Whether your board is plastic, nylon or wood, they should be cleaned after each use and sanitized. Remove most of the debris from the cutting board with paper towels. Wash the board with a wet cloth and a tiny little bit of dish soap, then rinse with water. Mix a little sanitizing solution. I have three methods – bleach, vinegar, or hydrogen peroxide.
Bleach – Mix one tablespoon of bleach to one gallon of warm water for the plastic boards. Increase the bleach to three tablespoons for wood boards. Soak the plastic one for just a few minutes then let air dry. Liberally spray the wood cutting board and let it sit for five minutes then wipe dry. Never soak a wood board.

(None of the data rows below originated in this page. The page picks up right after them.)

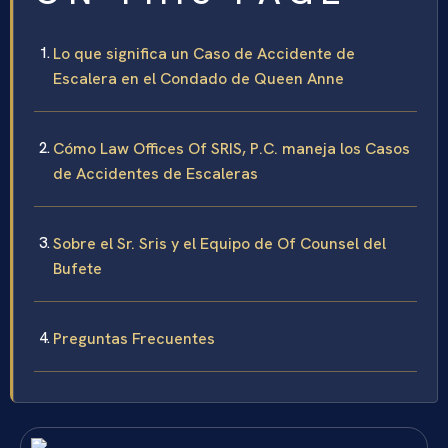
Lo que significa un Caso de Accidente de
Escalera en el Condado de Queen Anne
Cómo Law Offices Of SRIS, P.C. maneja los Casos
de Accidentes de Escaleras
Sobre el Sr. Sris y el Equipo de Of Counsel del
Bufete
Preguntas Frecuentes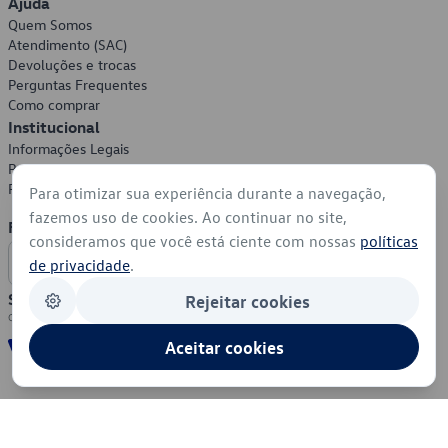
Ajuda
Quem Somos
Atendimento (SAC)
Devoluções e trocas
Perguntas Frequentes
Como comprar
Institucional
Informações Legais
Política de Privacidade
Política de Cookies
Para otimizar sua experiência durante a navegação,
fazemos uso de cookies. Ao continuar no site,
Formas de Pagamento
consideramos que você está ciente com nossas
políticas
de privacidade
.
Segurança
Rejeitar cookies
Aceitar cookies
© 2026 - Volkswagen do Brasil - Todos os direitos reservados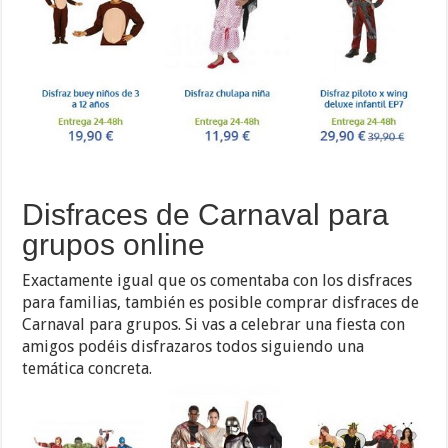
Disfraces de Carnaval para
grupos online
Exactamente igual que os comentaba con los disfraces
para familias, también es posible comprar disfraces de
Carnaval para grupos. Si vas a celebrar una fiesta con
amigos podéis disfrazaros todos siguiendo una
temática concreta.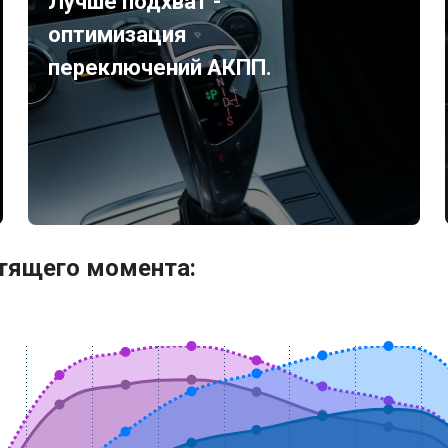
Лучше подхват -
оптимизация
переключений АКПП.
утящего момента: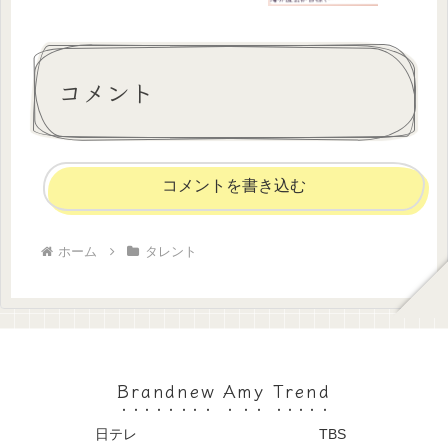
コメント
コメントを書き込む
ホーム
タレント
Brandnew Amy Trend
日テレ
TBS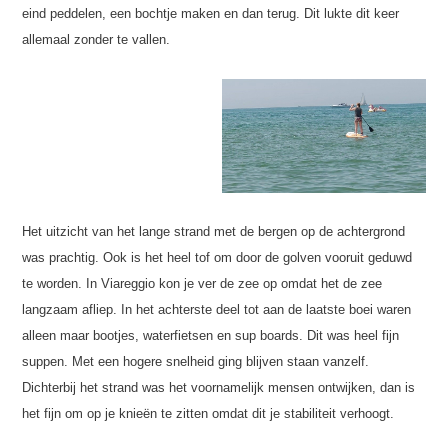
eind peddelen, een bochtje maken en dan terug. Dit lukte dit keer
allemaal zonder te vallen.
Het uitzicht van het lange strand met de bergen op de achtergrond
was prachtig. Ook is het heel tof om door de golven vooruit geduwd
te worden. In Viareggio kon je ver de zee op omdat het de zee
langzaam afliep. In het achterste deel tot aan de laatste boei waren
alleen maar bootjes, waterfietsen en sup boards. Dit was heel fijn
suppen. Met een hogere snelheid ging blijven staan vanzelf.
Dichterbij het strand was het voornamelijk mensen ontwijken, dan is
het fijn om op je knieën te zitten omdat dit je stabiliteit verhoogt.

Vinegar – To disinfect and clean your wood cutting boards or butcher block countertop, mix one part vinegar to four parts water or stronger if you like. The acetic acid in the vinegar disinfects, effective against E. coli, Salmonella, and Staphylococcus. If your wooden cutting surface needs deodorizing as well as disinfecting, spread some baking soda over it and then spray on undiluted white vinegar. It will bubble and foam….let it go for five to ten minutes, then rinse with a dish cloth soaked in cold water.
Hydrogen Peroxide - The kind you have in your medicine cabinet is usually 3% which will work just fine for this application. Put some in a spray bottle. After wiping off the cutting board, spray the hydrogen peroxide all over the board. Allow it to sit for at least five minutes and wipe off or let it air dry.
Hydrogen peroxide is a powerful oxidizing agent, which means it works especially well on all organic (food, soil, plant, blood, or other naturally produced) stains and soiling.
Remember that in stronger concentrations, anything over 6% solutions, it is considered a bleaching agent. So, rather than using stronger concentrations for cleaning simply allow standard 3% solution to work for a few minutes to achieve cleaning without any bleaching effect.
Not only that, but hydrogen peroxide leaves absolutely no residues, toxins or chemicals in the environment. It breaks down to water and oxygen, even while disinfecting and killing dangerous bacteria and viruses.
Unlike many new “anti-bacterial” cleaners now found to leave up to 70 percent of their active anti-bacterial agents behind, showing up in waterways, on agricultural lands and in forests and other natural environments, hydrogen peroxide truly “disappears without a trace” as a natural consequence of its exposure to the environment. 
Countertops and all around the kitchen…..use one tablespoon of bleach per gallon of water and fill quart bottles. Spray on countertops (not recommended for stone), kitchen tables, sinks, and garbage cans. Can also use the very safe hydrogen peroxide method. Simply put some in a spray bottle and go to town on countertops, sinks, garbage cans, stove tops, glass, mirrors, you name it.